*** Block opens ***
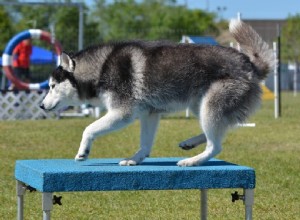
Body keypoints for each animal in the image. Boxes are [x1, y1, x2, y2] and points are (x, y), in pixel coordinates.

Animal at [40, 19, 274, 167]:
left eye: (52, 86)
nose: (41, 105)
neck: (101, 68)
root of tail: (250, 65)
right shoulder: (149, 114)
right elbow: (145, 143)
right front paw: (135, 159)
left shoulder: (122, 113)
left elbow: (88, 129)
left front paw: (83, 152)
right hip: (199, 106)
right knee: (221, 131)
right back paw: (190, 143)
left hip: (210, 106)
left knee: (215, 145)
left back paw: (192, 161)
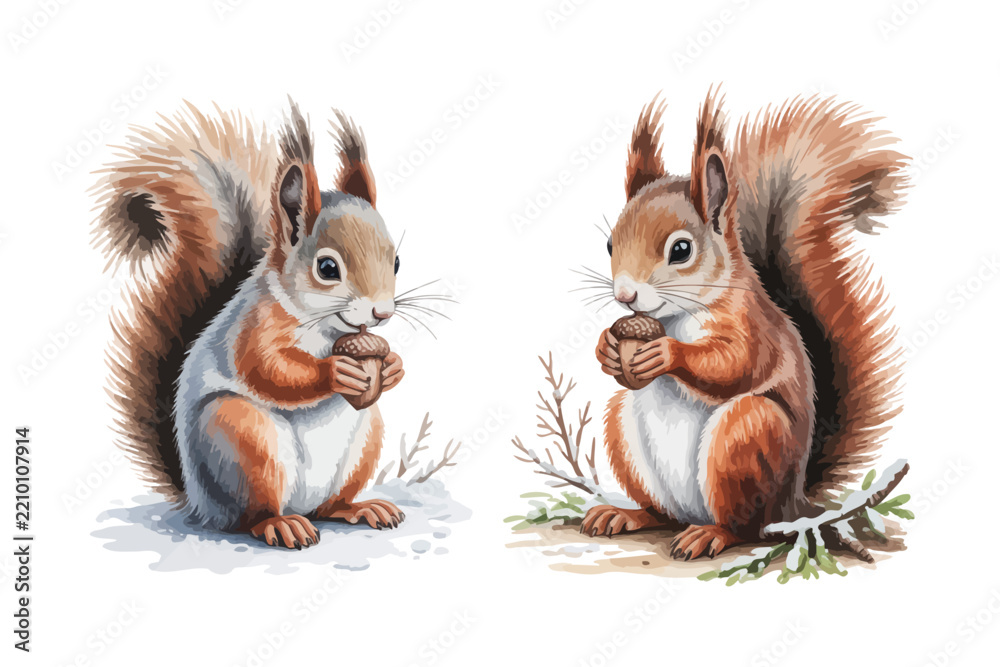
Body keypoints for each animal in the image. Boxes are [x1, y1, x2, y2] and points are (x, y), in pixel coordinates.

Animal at [92, 101, 408, 549]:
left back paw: (359, 508)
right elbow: (268, 369)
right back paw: (280, 524)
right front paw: (334, 372)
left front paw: (393, 366)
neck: (328, 327)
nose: (382, 313)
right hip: (242, 437)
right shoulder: (253, 327)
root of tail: (201, 504)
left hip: (366, 437)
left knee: (332, 506)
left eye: (395, 261)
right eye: (327, 268)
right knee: (251, 515)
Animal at [585, 90, 906, 560]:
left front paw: (667, 353)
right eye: (610, 243)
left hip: (745, 436)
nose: (625, 296)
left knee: (746, 526)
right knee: (662, 513)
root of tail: (793, 502)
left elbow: (735, 364)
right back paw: (627, 514)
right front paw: (607, 347)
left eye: (681, 250)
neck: (675, 315)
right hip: (621, 428)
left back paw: (710, 535)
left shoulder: (752, 326)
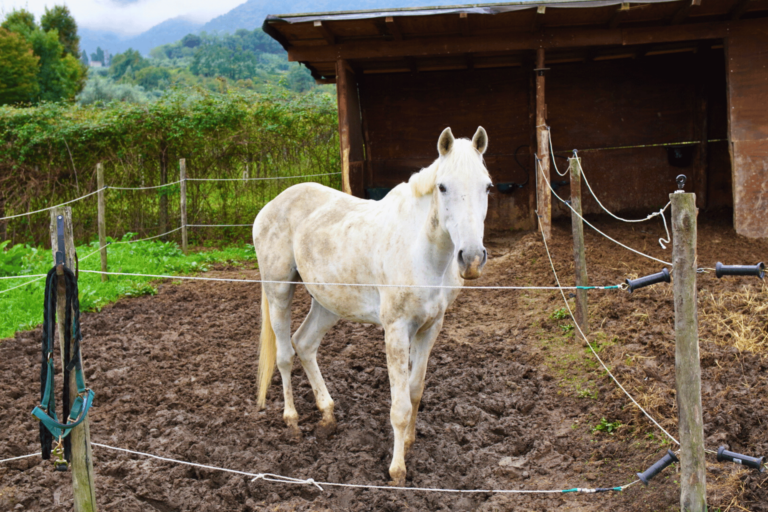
*** Block closes ***
Images in the records must not be repeated; everything else should be returned exactly.

Body keypoints for each animal in the image. Boxes are [x1, y1, x2, y2] and points are (x, y), in pixel coordinates.

Animal at [40, 19, 274, 167]:
left eye: (52, 86)
nose: (41, 105)
neck: (101, 68)
root of tail: (250, 65)
right shoulder: (149, 114)
right elbow: (145, 143)
right front paw: (135, 159)
left shoulder: (122, 113)
left elbow: (88, 129)
left front paw: (83, 152)
right hip: (199, 106)
right knee: (221, 131)
right back paw: (190, 143)
left hip: (210, 106)
left knee: (215, 145)
left back paw: (192, 161)
Body keypoints for each animal in the image. Boxes are [x1, y1, x2, y2] and points are (x, y), in pixel coordinates.

Animal at [92, 101, 408, 549]:
left back paw: (359, 508)
right elbow: (268, 369)
right back paw: (280, 524)
right front paw: (334, 372)
left front paw: (393, 366)
neck: (328, 327)
nose: (382, 313)
right hip: (242, 437)
right shoulder: (253, 327)
root of tail: (201, 504)
left hip: (366, 437)
left knee: (332, 506)
left eye: (395, 261)
right eye: (327, 268)
right knee: (251, 515)
Animal at [585, 90, 906, 560]:
left front paw: (667, 353)
right eye: (610, 243)
left hip: (745, 436)
nose: (625, 296)
left knee: (746, 526)
right knee: (662, 513)
root of tail: (793, 502)
left elbow: (735, 364)
right back paw: (627, 514)
right front paw: (607, 347)
left eye: (681, 250)
neck: (675, 315)
right hip: (621, 428)
left back paw: (710, 535)
left shoulder: (752, 326)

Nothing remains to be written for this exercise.